DATASET EXCERPTS Start Marker

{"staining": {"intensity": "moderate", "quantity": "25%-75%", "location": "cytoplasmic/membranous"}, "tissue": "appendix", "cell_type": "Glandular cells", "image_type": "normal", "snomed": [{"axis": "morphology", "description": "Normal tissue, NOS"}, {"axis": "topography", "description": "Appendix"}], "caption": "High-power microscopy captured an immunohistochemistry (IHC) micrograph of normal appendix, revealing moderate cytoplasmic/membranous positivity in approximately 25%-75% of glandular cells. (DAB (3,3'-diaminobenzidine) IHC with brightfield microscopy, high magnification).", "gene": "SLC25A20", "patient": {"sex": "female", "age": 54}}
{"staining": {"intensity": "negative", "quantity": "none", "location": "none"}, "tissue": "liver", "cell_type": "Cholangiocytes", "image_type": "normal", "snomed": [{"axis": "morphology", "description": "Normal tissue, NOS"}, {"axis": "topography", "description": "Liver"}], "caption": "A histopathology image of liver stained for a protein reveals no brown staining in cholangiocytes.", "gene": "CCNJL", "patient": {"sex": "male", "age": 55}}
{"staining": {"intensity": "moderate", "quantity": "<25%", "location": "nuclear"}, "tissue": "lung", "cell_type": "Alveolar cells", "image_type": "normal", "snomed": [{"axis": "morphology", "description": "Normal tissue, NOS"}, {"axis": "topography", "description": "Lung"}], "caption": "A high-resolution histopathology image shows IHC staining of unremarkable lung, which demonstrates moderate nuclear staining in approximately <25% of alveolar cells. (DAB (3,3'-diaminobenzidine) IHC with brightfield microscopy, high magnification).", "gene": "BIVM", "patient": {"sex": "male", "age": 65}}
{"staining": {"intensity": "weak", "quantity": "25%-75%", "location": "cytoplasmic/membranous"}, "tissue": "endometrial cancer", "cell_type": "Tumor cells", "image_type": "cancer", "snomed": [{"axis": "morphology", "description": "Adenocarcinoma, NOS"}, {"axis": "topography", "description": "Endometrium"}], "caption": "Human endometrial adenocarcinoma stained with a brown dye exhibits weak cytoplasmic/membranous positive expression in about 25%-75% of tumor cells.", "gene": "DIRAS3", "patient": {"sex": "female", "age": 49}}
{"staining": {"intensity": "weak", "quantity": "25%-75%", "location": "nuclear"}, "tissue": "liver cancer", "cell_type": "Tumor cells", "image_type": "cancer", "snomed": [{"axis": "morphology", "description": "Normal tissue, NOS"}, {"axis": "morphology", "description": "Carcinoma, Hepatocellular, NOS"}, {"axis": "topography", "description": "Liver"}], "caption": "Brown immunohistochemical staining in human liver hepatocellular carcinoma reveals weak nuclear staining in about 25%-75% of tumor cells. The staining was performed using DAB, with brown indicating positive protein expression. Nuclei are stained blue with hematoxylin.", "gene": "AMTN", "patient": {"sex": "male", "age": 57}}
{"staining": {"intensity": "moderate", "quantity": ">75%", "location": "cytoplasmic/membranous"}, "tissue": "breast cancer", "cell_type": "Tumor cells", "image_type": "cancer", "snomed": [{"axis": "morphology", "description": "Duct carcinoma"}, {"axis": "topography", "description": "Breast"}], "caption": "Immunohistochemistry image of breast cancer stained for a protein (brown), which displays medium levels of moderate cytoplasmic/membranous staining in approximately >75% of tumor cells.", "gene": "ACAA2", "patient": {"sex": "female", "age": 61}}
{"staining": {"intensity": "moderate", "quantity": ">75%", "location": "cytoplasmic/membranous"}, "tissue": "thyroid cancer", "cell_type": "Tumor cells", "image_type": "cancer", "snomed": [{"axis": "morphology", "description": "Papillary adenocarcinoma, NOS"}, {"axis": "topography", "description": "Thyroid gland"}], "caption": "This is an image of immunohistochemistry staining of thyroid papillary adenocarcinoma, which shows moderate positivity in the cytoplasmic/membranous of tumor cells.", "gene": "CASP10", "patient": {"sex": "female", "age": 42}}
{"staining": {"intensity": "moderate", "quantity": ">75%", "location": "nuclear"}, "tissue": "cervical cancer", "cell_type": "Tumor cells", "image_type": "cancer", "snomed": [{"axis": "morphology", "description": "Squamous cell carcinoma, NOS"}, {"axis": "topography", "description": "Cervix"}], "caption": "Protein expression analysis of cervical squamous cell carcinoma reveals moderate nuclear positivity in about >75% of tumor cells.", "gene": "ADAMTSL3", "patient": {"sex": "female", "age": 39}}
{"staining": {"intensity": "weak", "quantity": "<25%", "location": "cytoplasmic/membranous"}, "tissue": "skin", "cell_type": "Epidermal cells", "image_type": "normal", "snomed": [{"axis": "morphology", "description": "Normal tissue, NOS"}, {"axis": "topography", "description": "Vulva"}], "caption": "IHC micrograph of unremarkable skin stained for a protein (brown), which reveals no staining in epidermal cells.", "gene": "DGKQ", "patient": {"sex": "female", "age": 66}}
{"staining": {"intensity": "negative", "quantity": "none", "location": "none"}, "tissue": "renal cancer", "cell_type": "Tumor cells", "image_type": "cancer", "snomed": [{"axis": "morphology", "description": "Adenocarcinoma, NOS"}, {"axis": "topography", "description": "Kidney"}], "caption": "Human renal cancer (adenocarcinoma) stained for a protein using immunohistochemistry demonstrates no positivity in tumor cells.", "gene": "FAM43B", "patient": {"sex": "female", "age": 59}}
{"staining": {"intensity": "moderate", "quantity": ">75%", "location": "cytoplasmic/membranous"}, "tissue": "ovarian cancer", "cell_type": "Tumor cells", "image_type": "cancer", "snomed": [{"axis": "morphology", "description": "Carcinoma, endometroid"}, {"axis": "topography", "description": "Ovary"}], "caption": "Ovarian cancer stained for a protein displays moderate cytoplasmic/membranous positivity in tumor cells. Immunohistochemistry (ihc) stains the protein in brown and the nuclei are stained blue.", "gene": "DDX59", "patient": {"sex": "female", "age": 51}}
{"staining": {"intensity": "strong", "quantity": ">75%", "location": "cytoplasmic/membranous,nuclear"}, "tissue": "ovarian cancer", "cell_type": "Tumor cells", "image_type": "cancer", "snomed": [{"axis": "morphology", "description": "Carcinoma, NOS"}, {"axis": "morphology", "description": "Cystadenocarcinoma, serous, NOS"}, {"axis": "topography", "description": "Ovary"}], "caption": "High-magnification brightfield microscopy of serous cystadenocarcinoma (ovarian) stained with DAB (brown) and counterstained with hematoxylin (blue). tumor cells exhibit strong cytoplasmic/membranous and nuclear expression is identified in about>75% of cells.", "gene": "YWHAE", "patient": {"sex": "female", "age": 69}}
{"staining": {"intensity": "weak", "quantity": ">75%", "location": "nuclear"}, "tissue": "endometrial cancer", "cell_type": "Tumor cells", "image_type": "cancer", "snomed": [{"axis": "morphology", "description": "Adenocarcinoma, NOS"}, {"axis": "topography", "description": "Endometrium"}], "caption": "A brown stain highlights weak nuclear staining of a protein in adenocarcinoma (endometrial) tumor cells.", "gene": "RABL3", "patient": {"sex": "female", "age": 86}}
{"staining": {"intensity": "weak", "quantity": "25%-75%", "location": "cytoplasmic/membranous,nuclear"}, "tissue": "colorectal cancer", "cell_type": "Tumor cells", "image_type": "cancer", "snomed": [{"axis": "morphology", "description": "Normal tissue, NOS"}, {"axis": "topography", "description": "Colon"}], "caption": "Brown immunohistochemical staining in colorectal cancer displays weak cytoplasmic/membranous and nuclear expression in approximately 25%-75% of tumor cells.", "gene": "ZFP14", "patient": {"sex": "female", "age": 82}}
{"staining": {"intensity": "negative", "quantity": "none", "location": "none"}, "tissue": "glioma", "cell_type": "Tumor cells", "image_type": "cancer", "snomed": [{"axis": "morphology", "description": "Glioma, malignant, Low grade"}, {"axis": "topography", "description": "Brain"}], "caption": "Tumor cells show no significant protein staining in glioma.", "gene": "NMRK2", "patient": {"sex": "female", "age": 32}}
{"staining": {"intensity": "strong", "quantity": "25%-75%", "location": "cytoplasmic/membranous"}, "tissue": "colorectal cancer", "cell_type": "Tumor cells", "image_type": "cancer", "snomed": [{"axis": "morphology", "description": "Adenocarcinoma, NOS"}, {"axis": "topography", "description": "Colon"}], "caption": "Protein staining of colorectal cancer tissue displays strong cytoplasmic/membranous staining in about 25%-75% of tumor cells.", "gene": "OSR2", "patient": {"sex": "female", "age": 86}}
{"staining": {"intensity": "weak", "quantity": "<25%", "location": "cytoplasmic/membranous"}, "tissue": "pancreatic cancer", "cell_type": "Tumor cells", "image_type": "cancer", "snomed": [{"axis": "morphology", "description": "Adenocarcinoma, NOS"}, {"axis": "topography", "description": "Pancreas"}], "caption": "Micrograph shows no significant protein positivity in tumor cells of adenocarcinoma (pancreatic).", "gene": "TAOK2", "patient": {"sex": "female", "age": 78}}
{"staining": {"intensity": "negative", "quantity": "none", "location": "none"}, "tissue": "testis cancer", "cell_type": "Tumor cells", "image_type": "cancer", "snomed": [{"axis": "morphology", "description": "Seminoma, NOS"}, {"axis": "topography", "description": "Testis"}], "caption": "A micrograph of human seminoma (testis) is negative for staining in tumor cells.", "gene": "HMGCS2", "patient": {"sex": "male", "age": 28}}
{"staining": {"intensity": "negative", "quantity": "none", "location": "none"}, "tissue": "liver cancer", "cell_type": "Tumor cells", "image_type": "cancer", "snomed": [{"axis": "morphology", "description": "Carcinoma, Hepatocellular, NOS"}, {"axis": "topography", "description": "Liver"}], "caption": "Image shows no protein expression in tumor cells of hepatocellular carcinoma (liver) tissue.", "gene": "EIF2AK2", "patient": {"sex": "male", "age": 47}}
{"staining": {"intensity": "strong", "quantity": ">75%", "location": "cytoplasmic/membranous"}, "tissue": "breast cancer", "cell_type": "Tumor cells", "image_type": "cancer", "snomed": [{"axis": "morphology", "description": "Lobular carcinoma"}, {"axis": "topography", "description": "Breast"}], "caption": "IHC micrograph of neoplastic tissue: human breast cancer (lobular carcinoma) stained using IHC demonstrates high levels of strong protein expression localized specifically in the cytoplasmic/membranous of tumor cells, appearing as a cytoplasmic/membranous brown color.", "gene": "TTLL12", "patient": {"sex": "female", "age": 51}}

DATASET EXCERPTS End Marker

### ASSIGNMENT
Lines above with "microscopy" in them are the ones to copy.

### COMPLETED TASK
{"staining": {"intensity": "moderate", "quantity": "25%-75%", "location": "cytoplasmic/membranous"}, "tissue": "appendix", "cell_type": "Glandular cells", "image_type": "normal", "snomed": [{"axis": "morphology", "description": "Normal tissue, NOS"}, {"axis": "topography", "description": "Appendix"}], "caption": "High-power microscopy captured an immunohistochemistry (IHC) micrograph of normal appendix, revealing moderate cytoplasmic/membranous positivity in approximately 25%-75% of glandular cells. (DAB (3,3'-diaminobenzidine) IHC with brightfield microscopy, high magnification).", "gene": "SLC25A20", "patient": {"sex": "female", "age": 54}}
{"staining": {"intensity": "moderate", "quantity": "<25%", "location": "nuclear"}, "tissue": "lung", "cell_type": "Alveolar cells", "image_type": "normal", "snomed": [{"axis": "morphology", "description": "Normal tissue, NOS"}, {"axis": "topography", "description": "Lung"}], "caption": "A high-resolution histopathology image shows IHC staining of unremarkable lung, which demonstrates moderate nuclear staining in approximately <25% of alveolar cells. (DAB (3,3'-diaminobenzidine) IHC with brightfield microscopy, high magnification).", "gene": "BIVM", "patient": {"sex": "male", "age": 65}}
{"staining": {"intensity": "strong", "quantity": ">75%", "location": "cytoplasmic/membranous,nuclear"}, "tissue": "ovarian cancer", "cell_type": "Tumor cells", "image_type": "cancer", "snomed": [{"axis": "morphology", "description": "Carcinoma, NOS"}, {"axis": "morphology", "description": "Cystadenocarcinoma, serous, NOS"}, {"axis": "topography", "description": "Ovary"}], "caption": "High-magnification brightfield microscopy of serous cystadenocarcinoma (ovarian) stained with DAB (brown) and counterstained with hematoxylin (blue). tumor cells exhibit strong cytoplasmic/membranous and nuclear expression is identified in about>75% of cells.", "gene": "YWHAE", "patient": {"sex": "female", "age": 69}}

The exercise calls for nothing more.